Friday, February 01, 2008

Report: Obama's Success Relies on Community Organizing Tactics

When I was in grad school at Vanderbilt, one of the more influential books I read was Aldon Morris's The Origins of the Civil Rights Movement. Rather than focusing on personalities or spontaenous action, Morris delved into the organizational structures, movement centers and "halfway houses" that trained and mobilized people to effective dissent, social protest, and civil disobedience.
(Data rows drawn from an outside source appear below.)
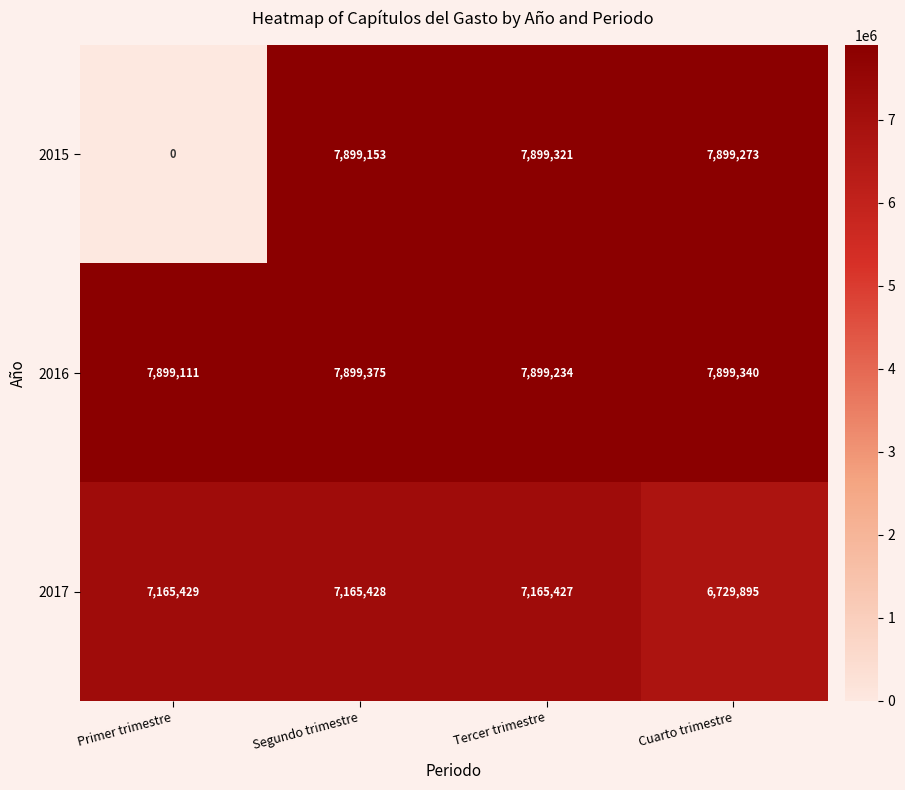

Which category has the lowest value across all series?

Primer trimestre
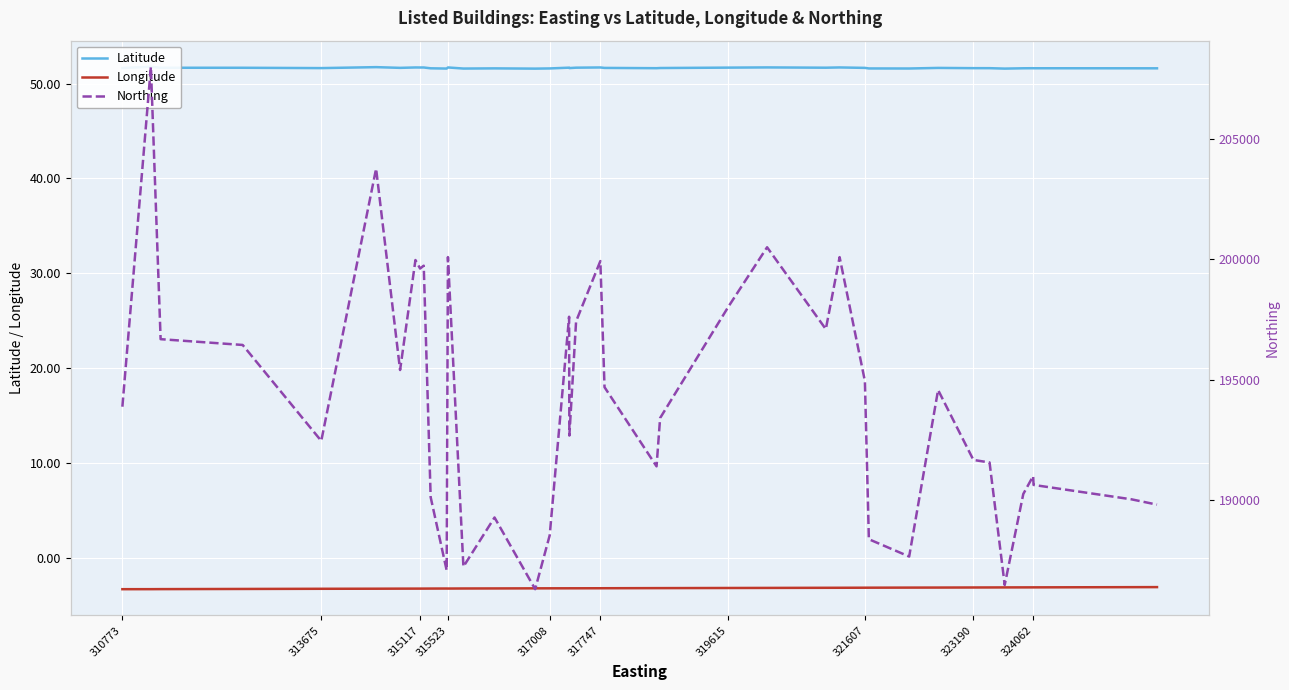

What is the average value of the Northing series?

194117.0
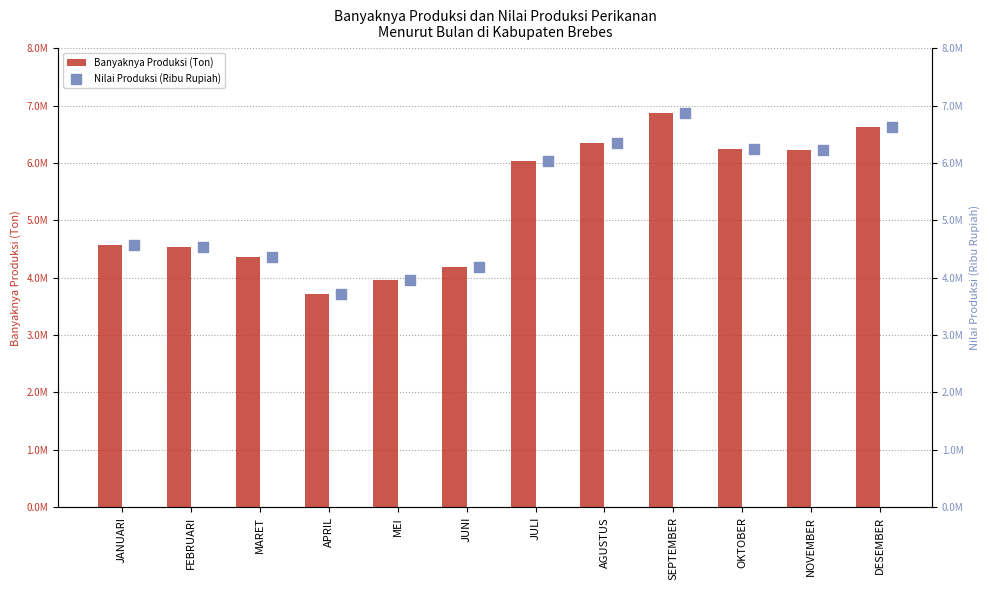

What are all the series names shown in the legend?

Banyaknya Produksi (Ton), Nilai Produksi (Ribu Rupiah)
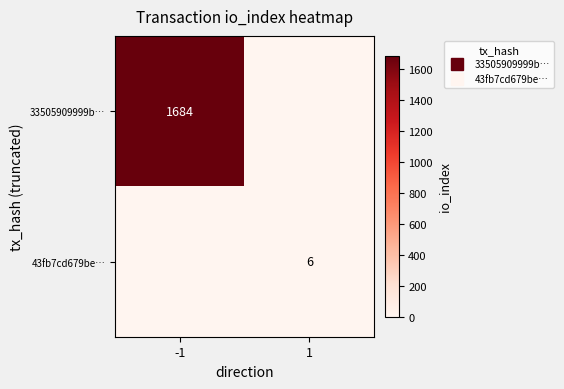

What is the difference between the highest and lowest values at 1?

6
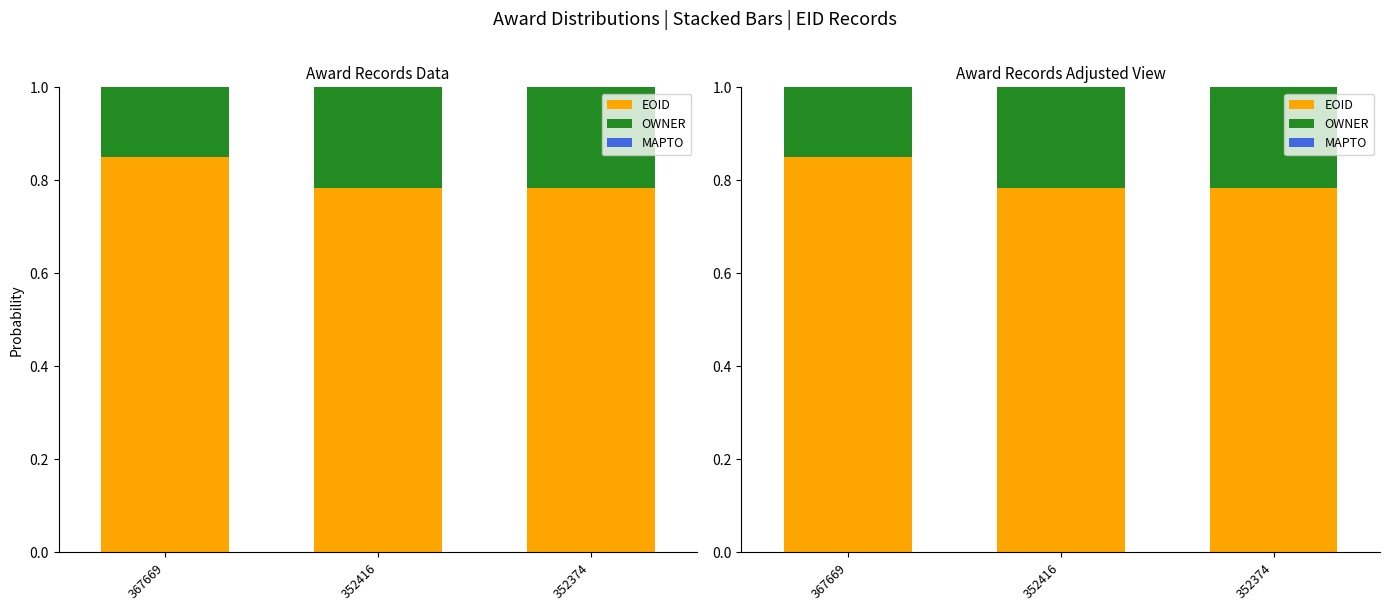

Which label corresponds to the smallest value in the chart?

352416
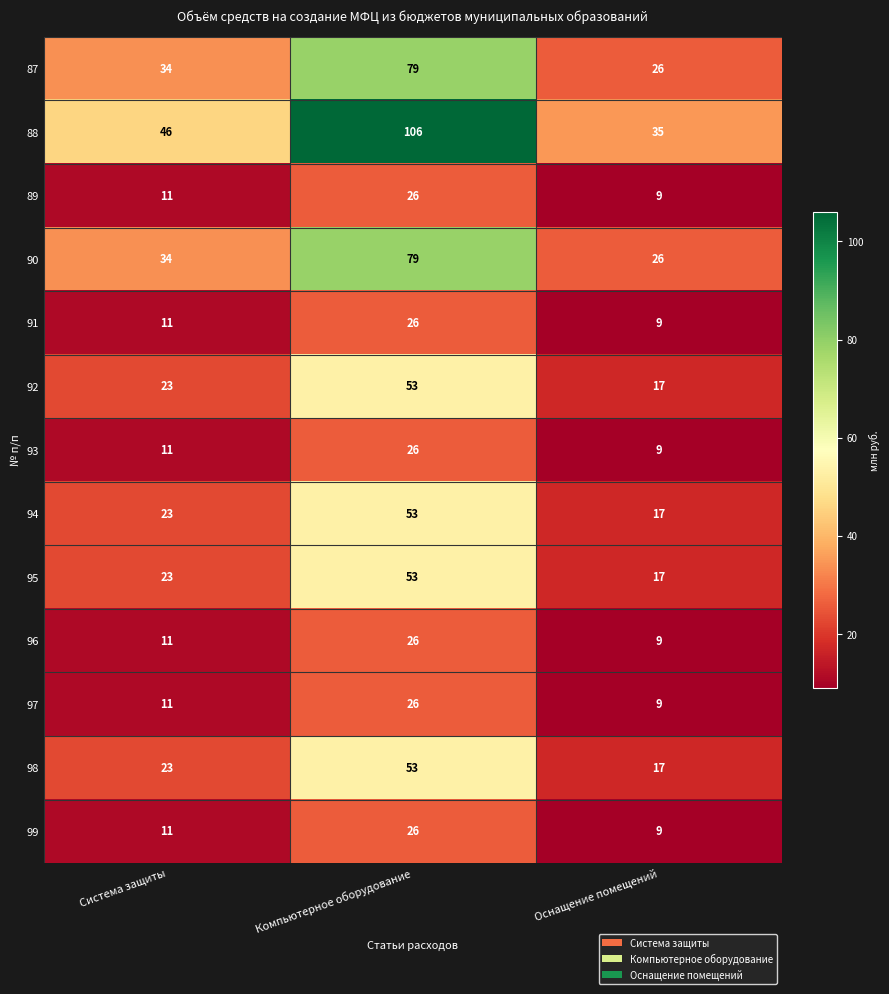

True or false: 97 has a value of 11 at Система защиты.

True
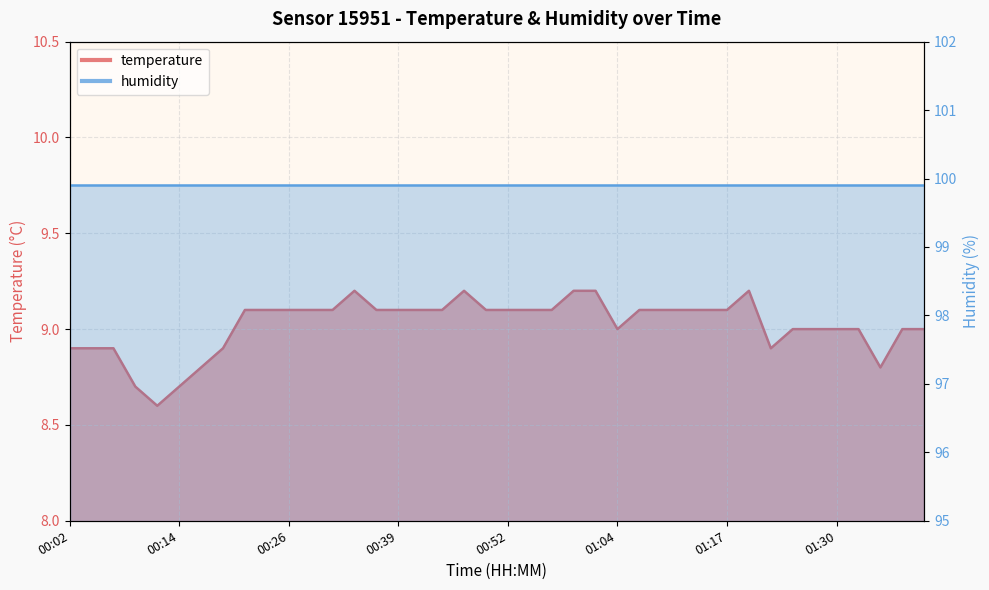

Is it true that the value at 00:52 is 3.4?

False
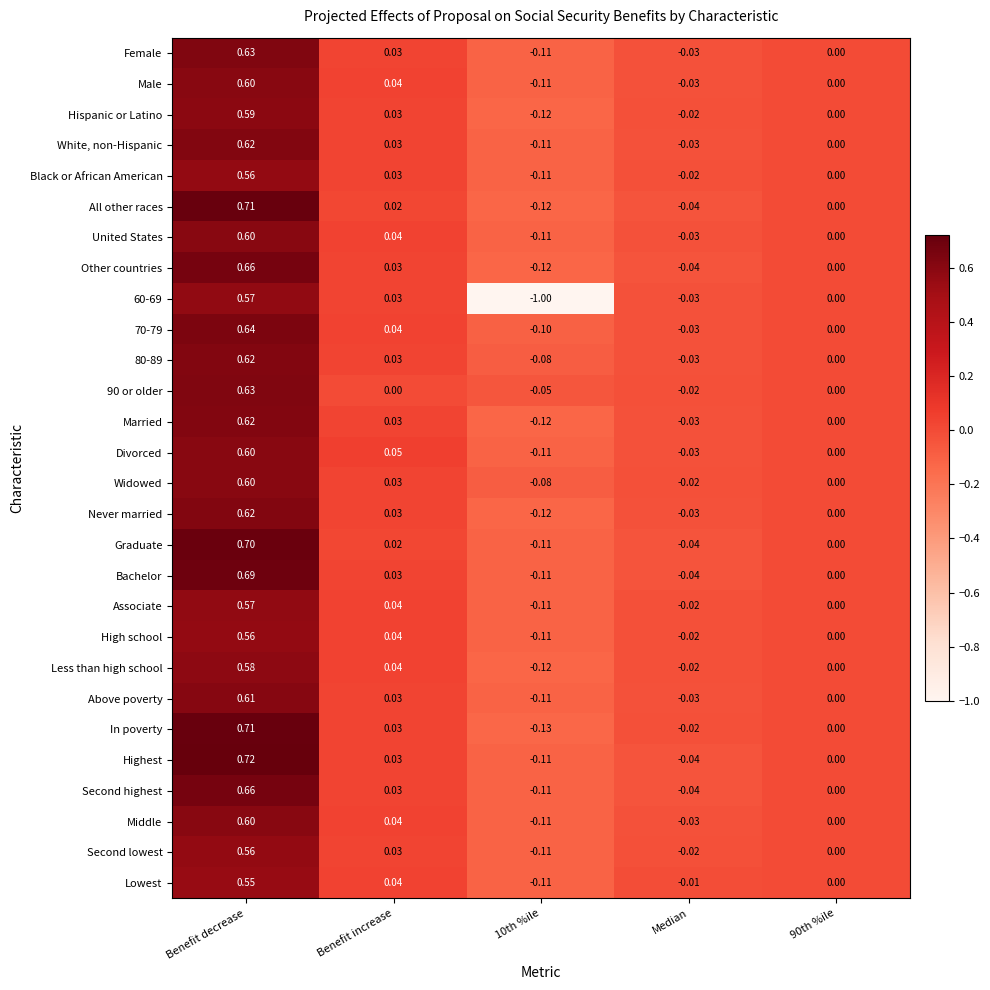

Which category has the highest value across all series?

Benefit decrease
Two writers at the American Prospect take a similar, less detailed look at how Barack Obama's success has relied on a merger of political professional operation with social movement operation:

Obama has enlisted hundreds of seasoned organizers -- including unions, community groups, churches, and environmental groups -- into his campaign. They, in turn, have mobilized thousands of volunteers -- many of them neophytes in electoral politics -- into tightly knit, highly motivated, and efficient teams. This organizing effort has turned out a new group of voters, many of them young people and first-time voters.
I think that there is a tendency among conventional party types to overemphasize Obama's political positions or his personality and speaking style as reasons for his success so far.

But the more fascinating truth may be that a significant difference between him and Hillary Clinton is that he has relied less on Party structure than she has, and he has relied more on his background in community organizing and its ties to local activists. That has opened up a source of social capital rarely tapped by either Democrats or Republicans.